All experiments were conducted with three biologically independent replicates experiments. Statistical analysis was performed with heteroscedastic test of two-sample t-test (Microsoft Excel), to determine significant differences among samples. P-values of significance represented by * (P < 0.05) and ** (P < 0.01).

Result

Effect of guvermectin seed treatment on maize seedling growth and yield

Guvermectin treatment was safe in maize seed germination and growth for both the paper roll culture system and in the field (Figures 1A, B). After guvermectin treatment, considerable variations in phenotype were observed for seedlings growing in these two culture systems (Tables 1, 2). Firstly, when seeds treated with guvermectin were grown in the paper roll culture system, the growth of the seedlings showed different effects based on the growth period. The shoot height was greater only at 14 days, where shoots from 50 mg/L guvermectin treated seeds were increased by 25.1% compared with the 0 mg/L guvermectin treated seeds (Figure 1A; Table 1). However, the root length showed no difference (Figure 1A; Table 1).

- - -

- _Your tasks_
1. List each distinct figure panel and table that the guvermectin text refers to.
2. Update the stretch of the guvermectin text from "Guvermectin treatment was" through "difference (Figure 1A; Table 1).", writing "rolled paper towel system" in place of "paper roll culture system".
Work only from the text above.

- _Given records_
- - -

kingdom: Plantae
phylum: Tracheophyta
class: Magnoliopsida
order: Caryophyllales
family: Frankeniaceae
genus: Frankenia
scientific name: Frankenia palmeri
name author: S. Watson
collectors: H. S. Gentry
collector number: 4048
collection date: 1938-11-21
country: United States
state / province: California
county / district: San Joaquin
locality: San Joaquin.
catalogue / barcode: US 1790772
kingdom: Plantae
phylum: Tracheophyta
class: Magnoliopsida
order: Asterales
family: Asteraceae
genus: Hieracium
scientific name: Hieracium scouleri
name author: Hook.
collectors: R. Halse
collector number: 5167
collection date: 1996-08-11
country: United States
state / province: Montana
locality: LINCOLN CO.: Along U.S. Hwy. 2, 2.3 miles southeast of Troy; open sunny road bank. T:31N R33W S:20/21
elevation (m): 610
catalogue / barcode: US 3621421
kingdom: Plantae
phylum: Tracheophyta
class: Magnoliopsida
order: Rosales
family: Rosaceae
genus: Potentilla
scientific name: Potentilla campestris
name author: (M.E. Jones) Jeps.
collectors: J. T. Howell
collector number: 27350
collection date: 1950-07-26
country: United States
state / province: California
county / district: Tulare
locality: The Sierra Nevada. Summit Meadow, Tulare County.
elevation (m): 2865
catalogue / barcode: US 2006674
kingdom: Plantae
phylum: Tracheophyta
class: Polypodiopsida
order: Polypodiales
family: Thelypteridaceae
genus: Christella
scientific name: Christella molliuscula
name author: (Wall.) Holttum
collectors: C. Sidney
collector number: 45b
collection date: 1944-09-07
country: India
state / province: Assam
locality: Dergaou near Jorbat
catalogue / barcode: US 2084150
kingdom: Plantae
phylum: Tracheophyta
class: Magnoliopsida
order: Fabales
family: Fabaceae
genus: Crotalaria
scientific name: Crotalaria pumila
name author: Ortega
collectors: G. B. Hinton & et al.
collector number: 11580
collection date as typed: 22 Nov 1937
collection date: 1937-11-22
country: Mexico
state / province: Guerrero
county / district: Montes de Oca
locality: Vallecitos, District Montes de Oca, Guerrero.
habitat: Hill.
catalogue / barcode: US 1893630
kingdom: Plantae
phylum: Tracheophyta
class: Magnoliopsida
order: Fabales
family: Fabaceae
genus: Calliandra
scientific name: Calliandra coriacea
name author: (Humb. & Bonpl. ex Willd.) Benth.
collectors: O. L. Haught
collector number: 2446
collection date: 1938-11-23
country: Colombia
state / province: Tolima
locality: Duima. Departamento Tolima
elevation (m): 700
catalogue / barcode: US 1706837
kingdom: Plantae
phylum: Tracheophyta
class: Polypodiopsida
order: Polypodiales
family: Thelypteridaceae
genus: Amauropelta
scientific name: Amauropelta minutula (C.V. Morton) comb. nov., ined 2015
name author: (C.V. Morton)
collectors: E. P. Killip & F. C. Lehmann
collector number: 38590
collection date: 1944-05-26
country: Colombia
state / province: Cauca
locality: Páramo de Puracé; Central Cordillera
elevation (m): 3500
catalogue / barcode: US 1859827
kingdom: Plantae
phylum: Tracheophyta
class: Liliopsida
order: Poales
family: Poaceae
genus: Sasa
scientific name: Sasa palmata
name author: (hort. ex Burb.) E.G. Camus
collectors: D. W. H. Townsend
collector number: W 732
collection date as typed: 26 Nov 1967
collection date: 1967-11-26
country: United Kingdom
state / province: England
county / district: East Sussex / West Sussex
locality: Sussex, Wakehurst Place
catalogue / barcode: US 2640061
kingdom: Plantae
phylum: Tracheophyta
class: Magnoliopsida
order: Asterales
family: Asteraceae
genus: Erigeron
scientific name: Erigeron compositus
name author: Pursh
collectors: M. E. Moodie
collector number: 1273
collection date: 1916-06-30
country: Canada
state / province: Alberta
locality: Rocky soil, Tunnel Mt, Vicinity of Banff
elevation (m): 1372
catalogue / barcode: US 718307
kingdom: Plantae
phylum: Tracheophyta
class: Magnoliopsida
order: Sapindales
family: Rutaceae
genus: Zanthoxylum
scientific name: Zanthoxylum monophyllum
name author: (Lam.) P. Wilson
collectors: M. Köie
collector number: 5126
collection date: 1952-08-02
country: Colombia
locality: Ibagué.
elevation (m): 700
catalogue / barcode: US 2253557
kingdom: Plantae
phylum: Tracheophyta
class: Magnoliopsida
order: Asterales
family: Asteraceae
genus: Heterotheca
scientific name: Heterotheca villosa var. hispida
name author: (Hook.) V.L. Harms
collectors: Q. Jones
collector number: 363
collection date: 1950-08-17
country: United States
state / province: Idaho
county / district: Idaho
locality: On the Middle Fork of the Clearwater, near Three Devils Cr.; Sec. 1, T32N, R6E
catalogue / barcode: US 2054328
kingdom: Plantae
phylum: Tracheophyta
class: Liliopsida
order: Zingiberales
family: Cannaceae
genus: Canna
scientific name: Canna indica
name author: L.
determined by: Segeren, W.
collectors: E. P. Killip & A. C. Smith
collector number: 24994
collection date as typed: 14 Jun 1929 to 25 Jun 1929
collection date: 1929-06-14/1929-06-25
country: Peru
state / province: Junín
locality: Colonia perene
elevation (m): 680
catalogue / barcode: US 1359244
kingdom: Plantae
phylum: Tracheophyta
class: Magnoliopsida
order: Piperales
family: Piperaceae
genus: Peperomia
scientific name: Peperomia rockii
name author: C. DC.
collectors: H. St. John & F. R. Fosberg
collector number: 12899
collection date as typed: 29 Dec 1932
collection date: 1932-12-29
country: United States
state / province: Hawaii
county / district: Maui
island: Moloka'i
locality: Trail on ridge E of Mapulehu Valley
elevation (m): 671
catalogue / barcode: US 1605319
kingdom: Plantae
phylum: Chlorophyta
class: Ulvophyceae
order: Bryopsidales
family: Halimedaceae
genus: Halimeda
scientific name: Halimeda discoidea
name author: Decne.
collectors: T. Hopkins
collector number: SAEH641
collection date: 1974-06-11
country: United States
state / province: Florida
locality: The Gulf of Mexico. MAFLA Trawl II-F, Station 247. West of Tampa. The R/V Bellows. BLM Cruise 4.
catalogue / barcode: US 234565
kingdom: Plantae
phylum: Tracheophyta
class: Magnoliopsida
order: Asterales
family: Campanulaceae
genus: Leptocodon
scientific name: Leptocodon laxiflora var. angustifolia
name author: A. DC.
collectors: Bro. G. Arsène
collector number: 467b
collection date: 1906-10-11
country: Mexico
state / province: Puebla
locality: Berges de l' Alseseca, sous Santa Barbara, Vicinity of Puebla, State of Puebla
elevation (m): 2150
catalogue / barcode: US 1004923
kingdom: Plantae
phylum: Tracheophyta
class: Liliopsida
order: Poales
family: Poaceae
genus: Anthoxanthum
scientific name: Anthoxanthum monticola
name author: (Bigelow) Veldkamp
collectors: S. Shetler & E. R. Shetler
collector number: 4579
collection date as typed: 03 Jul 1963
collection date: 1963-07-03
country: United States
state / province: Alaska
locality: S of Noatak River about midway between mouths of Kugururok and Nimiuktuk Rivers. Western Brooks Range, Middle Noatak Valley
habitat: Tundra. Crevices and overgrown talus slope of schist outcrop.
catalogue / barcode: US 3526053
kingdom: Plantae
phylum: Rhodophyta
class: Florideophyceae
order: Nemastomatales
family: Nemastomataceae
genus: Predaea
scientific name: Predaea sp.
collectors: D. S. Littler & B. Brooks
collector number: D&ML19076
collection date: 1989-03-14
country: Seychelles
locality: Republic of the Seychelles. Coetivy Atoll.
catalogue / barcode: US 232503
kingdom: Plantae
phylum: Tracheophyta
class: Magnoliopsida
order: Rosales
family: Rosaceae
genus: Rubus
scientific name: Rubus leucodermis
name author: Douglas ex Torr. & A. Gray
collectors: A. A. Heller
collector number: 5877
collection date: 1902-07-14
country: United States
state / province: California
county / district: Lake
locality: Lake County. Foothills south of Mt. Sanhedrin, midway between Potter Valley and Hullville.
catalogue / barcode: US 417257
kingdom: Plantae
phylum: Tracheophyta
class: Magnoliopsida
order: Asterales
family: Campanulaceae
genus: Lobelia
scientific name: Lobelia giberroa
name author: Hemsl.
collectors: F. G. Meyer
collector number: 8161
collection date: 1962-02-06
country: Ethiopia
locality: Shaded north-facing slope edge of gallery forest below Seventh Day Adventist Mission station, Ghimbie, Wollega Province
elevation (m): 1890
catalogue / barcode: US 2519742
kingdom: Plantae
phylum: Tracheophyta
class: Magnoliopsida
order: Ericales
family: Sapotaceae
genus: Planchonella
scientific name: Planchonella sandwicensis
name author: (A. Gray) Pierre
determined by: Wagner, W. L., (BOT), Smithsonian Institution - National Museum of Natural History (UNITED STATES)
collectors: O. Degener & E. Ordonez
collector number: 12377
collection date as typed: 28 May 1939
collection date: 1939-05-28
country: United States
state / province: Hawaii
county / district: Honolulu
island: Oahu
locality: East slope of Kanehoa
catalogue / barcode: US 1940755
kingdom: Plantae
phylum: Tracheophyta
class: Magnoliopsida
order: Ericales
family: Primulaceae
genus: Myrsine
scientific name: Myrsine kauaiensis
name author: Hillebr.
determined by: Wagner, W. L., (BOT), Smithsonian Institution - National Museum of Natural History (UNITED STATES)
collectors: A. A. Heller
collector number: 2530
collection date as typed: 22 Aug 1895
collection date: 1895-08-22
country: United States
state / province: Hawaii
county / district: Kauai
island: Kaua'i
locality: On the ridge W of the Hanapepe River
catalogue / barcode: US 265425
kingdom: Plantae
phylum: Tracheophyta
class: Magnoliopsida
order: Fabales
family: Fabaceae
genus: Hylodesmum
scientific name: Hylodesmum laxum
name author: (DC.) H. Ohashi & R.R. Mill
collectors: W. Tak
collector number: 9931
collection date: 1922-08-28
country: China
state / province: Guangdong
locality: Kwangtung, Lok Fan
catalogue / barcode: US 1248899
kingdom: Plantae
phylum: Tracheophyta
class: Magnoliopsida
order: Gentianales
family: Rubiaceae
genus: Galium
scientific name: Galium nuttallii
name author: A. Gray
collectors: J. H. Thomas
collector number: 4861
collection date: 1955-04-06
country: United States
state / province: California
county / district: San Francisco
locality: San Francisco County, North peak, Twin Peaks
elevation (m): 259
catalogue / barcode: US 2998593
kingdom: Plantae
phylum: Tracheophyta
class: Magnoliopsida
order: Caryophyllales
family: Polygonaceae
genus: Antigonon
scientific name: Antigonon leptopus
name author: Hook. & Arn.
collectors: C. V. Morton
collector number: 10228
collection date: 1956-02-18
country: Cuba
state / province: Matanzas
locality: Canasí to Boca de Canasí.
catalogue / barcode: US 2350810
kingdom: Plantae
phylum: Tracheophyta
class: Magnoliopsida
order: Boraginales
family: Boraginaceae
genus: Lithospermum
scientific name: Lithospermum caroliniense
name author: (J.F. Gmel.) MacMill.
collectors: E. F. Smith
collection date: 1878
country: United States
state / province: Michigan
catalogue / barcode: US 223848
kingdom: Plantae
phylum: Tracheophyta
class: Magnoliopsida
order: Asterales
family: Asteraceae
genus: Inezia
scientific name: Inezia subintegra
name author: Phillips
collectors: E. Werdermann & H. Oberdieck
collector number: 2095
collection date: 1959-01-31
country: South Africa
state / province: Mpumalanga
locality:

- - -

- _Responses to the tasks_
1. Figure 1A, Figure 1B, Table 1, Table 2

2.
Guvermectin treatment was safe in maize seed germination and growth for both the rolled paper towel system and in the field (Figures 1A, B). After guvermectin treatment, considerable variations in phenotype were observed for seedlings growing in these two culture systems (Tables 1, 2). Firstly, when seeds treated with guvermectin were grown in the rolled paper towel system, the growth of the seedlings showed different effects based on the growth period. The shoot height was greater only at 14 days, where shoots from 50 mg/L guvermectin treated seeds were increased by 25.1% compared with the 0 mg/L guvermectin treated seeds (Figure 1A; Table 1). However, the root length showed no difference (Figure 1A; Table 1).